研究チームによると、マイクロプラスチック粒子は、男性と女性の生殖機能低下や、結腸がん、肺機能の低下などと関連があり、慢性的な肺炎を引き起こすことで肺がんのリスクを高める可能性を指摘しています。
UCSFの産婦人科・生殖科学の教授で、共著者のひとりでもあるTracey Woodruff博士は、
(粒子が極めて微小な)マイクロプラスチックは、基本的に粒子状物質による大気汚染と同じです。この種の大気汚染が有害なことは既に判明しています。
とニュースリリースで述べています。
今回の研究は、米国科学アカデミーが承認した最高水準の手法を用いた初めての体系的なレビューなのだそう。分析された研究の大半は動物実験に基づいていますが、研究チームは人間も同様の影響を受ける可能性が高いと指摘しています。
増え続けるプラスチック生産
マイクロプラスチックとは、5mm以下の微小なプラスチックとことで、米粒よりも小さいこれらの粒子は、私たちの日常生活に広く存在しています。

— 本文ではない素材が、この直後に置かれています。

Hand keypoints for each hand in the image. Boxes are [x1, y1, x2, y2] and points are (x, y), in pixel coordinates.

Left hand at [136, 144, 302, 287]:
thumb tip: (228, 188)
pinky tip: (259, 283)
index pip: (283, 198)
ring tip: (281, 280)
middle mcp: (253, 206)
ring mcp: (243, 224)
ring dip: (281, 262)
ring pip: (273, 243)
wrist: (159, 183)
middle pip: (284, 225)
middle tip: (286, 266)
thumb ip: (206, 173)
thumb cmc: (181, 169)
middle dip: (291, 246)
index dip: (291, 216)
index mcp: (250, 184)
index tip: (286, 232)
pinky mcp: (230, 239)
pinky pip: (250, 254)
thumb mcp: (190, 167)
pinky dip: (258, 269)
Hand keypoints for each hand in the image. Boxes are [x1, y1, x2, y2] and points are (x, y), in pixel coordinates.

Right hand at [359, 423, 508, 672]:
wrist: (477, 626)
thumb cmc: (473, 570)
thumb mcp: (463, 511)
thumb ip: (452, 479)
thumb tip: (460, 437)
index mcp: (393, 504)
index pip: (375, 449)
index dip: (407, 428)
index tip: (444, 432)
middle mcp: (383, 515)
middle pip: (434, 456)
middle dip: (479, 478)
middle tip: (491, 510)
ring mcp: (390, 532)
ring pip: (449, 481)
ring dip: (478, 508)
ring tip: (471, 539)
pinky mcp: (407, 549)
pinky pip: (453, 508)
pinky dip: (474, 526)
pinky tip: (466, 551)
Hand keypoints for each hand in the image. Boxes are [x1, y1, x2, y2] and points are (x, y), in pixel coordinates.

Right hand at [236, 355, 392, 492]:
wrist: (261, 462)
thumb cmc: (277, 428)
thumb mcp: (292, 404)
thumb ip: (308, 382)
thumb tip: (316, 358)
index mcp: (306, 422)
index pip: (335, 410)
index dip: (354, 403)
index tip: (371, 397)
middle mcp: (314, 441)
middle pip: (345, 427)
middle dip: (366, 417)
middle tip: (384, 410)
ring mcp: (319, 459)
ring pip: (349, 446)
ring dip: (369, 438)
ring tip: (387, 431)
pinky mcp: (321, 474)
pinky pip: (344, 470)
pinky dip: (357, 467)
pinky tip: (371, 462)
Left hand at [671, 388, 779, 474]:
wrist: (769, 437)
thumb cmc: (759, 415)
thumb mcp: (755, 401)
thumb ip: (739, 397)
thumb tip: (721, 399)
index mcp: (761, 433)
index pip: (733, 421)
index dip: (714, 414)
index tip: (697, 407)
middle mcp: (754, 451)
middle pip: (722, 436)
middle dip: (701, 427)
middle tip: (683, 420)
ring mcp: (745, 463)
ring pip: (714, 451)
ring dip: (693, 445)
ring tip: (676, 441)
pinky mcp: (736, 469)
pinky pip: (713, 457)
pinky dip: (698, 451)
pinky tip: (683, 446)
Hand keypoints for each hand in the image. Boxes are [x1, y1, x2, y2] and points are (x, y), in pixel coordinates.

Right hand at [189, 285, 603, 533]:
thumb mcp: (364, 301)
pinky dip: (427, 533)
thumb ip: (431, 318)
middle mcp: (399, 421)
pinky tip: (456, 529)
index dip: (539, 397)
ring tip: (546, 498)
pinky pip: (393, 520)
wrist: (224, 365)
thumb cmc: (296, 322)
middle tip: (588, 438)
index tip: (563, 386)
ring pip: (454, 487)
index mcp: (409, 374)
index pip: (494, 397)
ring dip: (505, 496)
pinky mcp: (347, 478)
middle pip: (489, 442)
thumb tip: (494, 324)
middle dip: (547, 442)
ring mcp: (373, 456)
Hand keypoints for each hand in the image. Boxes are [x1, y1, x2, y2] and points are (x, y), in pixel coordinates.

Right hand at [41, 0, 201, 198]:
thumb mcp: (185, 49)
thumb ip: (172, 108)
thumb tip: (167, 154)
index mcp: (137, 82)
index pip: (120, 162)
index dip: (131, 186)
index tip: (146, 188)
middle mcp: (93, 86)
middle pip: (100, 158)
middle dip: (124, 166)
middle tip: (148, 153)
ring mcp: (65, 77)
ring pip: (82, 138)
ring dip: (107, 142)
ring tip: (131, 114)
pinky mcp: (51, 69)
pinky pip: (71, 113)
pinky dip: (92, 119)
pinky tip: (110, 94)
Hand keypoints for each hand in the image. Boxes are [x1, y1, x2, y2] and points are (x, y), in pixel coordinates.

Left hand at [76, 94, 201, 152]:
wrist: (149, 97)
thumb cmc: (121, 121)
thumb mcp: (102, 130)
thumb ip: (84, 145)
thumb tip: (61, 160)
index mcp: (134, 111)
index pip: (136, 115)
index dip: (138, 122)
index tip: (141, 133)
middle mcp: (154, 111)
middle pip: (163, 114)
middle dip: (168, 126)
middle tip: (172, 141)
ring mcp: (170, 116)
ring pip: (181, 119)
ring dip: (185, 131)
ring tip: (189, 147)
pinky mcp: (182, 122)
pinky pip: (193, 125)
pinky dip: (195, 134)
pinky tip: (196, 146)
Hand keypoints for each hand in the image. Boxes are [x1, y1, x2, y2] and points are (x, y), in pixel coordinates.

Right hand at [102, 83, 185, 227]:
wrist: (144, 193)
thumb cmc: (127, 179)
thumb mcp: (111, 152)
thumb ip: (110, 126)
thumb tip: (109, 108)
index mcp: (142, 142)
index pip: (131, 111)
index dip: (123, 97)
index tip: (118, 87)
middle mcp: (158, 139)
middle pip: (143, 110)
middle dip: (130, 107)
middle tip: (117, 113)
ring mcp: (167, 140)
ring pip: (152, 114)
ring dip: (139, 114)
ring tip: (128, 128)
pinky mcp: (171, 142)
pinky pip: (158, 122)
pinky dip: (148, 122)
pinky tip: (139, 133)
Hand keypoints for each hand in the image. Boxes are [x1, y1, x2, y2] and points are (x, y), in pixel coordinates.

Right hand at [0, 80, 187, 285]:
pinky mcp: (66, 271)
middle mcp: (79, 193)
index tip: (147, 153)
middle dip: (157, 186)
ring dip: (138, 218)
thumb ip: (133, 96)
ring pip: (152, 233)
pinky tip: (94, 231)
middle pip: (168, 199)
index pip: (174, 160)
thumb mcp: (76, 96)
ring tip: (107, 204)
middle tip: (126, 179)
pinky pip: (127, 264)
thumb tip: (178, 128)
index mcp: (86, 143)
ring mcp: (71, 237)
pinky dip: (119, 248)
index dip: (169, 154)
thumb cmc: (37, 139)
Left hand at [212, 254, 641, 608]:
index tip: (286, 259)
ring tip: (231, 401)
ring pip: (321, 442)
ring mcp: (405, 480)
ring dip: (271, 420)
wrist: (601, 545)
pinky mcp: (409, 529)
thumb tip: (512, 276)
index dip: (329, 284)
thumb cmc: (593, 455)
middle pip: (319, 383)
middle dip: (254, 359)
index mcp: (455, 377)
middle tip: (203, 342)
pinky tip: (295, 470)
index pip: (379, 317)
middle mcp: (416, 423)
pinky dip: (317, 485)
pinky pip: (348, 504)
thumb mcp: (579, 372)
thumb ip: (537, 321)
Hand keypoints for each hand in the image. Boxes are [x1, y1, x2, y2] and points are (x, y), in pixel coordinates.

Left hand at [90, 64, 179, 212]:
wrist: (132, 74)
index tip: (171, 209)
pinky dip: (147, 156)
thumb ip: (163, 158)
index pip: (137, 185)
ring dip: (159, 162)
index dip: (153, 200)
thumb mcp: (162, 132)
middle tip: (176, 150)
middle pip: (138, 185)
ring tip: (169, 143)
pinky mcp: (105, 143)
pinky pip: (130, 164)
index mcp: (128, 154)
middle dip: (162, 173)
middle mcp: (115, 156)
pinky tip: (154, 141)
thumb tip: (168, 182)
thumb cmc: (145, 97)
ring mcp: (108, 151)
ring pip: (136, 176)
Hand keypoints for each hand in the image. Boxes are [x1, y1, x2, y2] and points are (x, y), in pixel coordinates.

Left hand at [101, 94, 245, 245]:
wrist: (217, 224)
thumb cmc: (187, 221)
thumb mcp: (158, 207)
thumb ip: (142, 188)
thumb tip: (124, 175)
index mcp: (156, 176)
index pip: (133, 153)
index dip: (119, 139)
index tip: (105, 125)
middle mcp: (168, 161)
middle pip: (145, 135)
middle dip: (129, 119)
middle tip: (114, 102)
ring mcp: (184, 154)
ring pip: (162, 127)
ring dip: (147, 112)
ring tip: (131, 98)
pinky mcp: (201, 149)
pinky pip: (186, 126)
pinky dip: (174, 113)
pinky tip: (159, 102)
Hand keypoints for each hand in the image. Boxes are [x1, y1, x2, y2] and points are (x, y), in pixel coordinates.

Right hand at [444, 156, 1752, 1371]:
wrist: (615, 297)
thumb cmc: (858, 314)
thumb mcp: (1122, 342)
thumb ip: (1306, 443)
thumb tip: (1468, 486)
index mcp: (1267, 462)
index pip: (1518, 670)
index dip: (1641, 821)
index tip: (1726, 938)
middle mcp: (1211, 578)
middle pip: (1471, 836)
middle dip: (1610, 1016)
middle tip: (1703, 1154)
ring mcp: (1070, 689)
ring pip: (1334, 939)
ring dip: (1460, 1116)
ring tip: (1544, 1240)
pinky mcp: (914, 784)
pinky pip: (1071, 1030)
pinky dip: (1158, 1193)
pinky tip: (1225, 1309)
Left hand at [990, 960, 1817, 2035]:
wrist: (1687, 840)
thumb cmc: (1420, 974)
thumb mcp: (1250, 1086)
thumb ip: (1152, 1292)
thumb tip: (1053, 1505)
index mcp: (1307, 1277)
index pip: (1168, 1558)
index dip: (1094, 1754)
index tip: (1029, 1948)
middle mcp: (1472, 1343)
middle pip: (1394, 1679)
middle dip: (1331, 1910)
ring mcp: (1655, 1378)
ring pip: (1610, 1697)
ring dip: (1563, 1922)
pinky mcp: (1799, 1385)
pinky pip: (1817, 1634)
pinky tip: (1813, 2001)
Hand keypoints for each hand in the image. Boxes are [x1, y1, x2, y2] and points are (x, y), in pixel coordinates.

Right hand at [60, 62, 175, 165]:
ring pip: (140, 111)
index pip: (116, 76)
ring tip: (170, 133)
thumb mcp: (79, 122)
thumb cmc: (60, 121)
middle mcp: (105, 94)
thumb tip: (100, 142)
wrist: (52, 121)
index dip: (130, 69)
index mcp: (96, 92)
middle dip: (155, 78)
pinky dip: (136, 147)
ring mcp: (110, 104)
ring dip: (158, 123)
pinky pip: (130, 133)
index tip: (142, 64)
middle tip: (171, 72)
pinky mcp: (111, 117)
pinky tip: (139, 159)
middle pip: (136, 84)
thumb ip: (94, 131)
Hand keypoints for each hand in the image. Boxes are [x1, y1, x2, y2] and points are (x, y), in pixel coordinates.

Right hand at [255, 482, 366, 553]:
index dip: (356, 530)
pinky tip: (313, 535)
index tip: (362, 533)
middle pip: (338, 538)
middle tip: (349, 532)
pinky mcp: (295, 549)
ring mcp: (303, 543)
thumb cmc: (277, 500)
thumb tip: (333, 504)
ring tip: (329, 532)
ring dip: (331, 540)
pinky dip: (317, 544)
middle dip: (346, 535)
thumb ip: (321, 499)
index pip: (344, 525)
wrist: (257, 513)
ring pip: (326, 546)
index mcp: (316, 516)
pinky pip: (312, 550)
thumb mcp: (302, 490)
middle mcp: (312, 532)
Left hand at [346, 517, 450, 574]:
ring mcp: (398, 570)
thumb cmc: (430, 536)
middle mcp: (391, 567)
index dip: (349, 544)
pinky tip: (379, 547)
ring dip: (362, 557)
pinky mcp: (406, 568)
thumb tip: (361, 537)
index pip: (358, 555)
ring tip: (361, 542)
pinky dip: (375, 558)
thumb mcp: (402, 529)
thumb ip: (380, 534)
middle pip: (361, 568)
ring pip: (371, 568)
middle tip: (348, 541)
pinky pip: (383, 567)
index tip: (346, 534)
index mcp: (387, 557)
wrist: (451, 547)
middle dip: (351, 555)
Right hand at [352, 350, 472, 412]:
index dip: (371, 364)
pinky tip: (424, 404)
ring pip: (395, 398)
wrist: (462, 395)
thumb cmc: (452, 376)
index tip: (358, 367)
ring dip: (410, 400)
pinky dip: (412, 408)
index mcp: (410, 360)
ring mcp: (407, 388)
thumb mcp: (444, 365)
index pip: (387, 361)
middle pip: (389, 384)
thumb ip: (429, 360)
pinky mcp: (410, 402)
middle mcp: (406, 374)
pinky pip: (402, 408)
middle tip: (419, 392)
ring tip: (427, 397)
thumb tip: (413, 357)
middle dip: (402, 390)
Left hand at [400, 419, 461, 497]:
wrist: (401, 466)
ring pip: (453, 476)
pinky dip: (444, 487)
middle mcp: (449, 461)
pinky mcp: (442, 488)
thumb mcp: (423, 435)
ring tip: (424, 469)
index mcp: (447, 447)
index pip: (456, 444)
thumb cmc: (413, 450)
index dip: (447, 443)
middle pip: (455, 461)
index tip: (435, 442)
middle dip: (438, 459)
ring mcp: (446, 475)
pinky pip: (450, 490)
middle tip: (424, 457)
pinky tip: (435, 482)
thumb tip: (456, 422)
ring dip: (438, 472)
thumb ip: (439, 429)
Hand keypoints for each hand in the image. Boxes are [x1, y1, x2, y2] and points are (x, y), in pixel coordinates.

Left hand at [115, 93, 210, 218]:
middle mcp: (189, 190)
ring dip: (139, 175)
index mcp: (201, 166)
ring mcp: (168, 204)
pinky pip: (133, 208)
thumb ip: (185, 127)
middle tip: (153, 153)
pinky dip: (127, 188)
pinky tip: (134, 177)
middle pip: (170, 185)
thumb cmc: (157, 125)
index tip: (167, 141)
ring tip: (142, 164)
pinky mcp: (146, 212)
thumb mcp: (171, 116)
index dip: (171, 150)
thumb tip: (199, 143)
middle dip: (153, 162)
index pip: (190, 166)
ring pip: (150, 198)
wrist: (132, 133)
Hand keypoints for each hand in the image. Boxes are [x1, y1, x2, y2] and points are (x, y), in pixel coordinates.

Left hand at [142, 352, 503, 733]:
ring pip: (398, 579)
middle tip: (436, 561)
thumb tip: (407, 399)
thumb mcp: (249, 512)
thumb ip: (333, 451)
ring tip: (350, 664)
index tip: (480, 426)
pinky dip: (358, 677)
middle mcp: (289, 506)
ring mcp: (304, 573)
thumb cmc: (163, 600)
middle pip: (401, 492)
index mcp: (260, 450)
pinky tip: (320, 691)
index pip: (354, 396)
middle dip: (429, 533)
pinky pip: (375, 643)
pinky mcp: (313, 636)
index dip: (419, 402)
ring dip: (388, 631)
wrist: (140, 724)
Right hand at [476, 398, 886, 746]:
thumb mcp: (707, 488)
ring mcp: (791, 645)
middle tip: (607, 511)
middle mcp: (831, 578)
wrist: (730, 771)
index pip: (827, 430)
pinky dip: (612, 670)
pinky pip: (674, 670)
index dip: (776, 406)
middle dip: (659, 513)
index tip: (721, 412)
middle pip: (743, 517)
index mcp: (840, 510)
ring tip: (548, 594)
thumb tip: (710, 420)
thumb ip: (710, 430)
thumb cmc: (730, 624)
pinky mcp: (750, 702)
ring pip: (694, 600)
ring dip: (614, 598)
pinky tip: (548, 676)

プラスチックは、世界中で年間約4億6千万トンも生産されており、2050年までに11億トンに達すると予測されています。
大気中のマイクロプラスチックの主な発生源は、タイヤや劣化したごみなのだとか。自動車の走行中に、タイヤと路面の摩擦によってプラスチックの微粒子が空気中に放出されます。また、廃棄されたプラスチックごみの分解も、マイクロプラスチックの発生原因になっているとのこと。
潜在的な健康被害を防ぐにはプラ削減策が必要
研究の主執筆者で、現在シドニー大学に所属するNicholas Chartres博士は、今回の研究結果を受けて、
私たちは、規制当局や政策責任者に対し、直腸がんや肺がんを含むマイクロプラスチックによる健康被害の増加を示す証拠を考慮するよう強く求めます。
と訴えています。
研究に参加した天然資源保護協議会のKatie Pelch博士も、マイクロプラスチック添加物の使用禁止や、不必要で代替できるプラスチック全般の使用削減政策など、環境中にマイクロプラスチックが蓄積するのを防ぐ政策が必要と指摘します。
便利さと引き換えに使い続けてきたプラスチックが、私たちの健康や命を脅かすようになるかもしれません。そろそろプラスチック削減に向けて、まじで行動したほうがいいと思うんですけど…。